**Your instructions**
Give back exactly the lines of the material below that start at the line containing "Subscribe to Italia, estimate: 8h -> 2h" and end at the line containing "Subscribe to Spinnaker, owner: none", and no others.

**Records provided**
>>>>

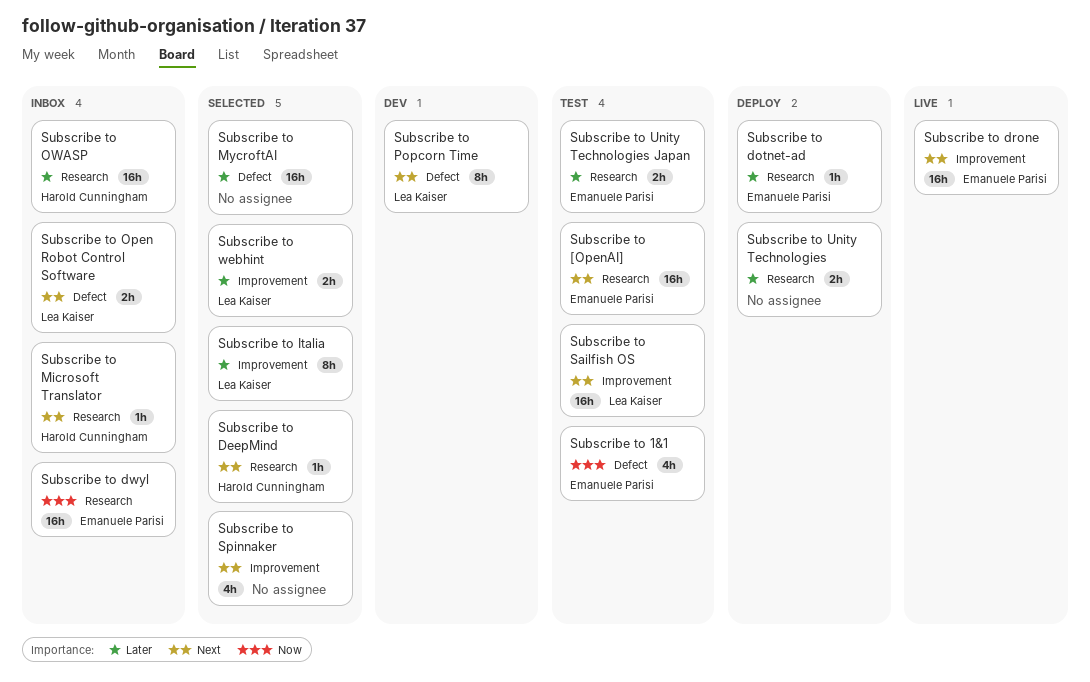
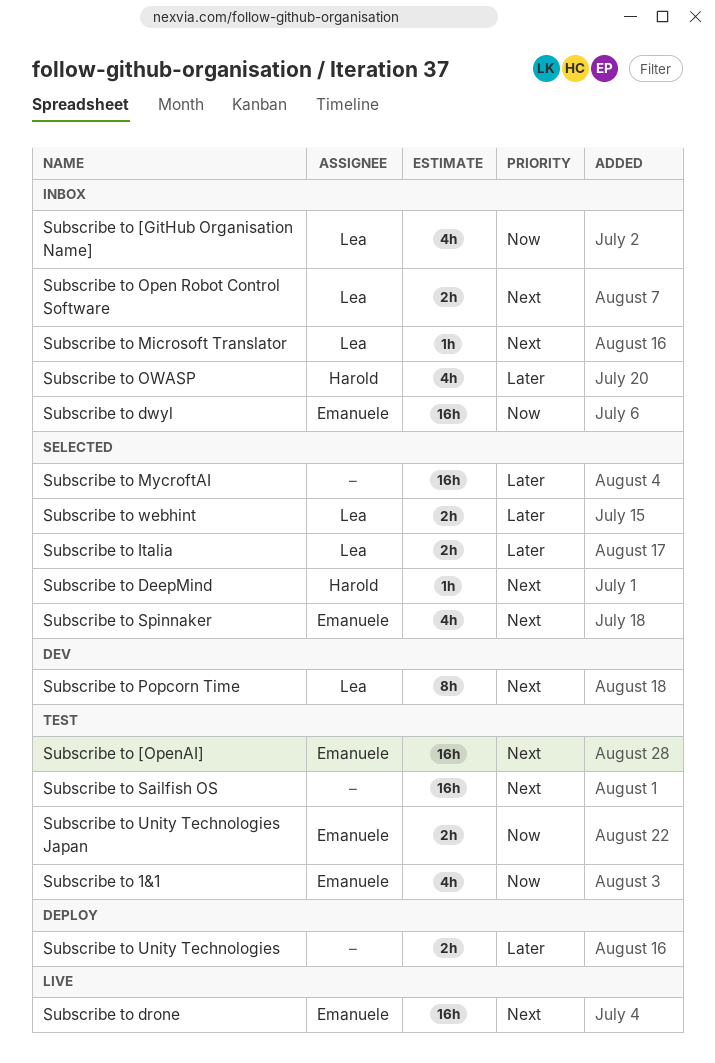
Subscribe to [GitHub Organisation Name]: none -> present
Subscribe to dotnet-ad: present -> none
Subscribe to Italia, estimate: 8h -> 2h
Subscribe to Microsoft Translator, owner: Harold Cunningham -> Lea Kaiser
Subscribe to OWASP, estimate: 16h -> 4h
Subscribe to Sailfish OS, owner: Lea Kaiser -> none
Subscribe to Spinnaker, owner: none -> Emanuele Parisi
Subscribe to Unity Technologies Japan, priority: Later -> Now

<<<<

**Result of this exercise**
Subscribe to Italia, estimate: 8h -> 2h
Subscribe to Microsoft Translator, owner: Harold Cunningham -> Lea Kaiser
Subscribe to OWASP, estimate: 16h -> 4h
Subscribe to Sailfish OS, owner: Lea Kaiser -> none
Subscribe to Spinnaker, owner: none -> Emanuele Parisi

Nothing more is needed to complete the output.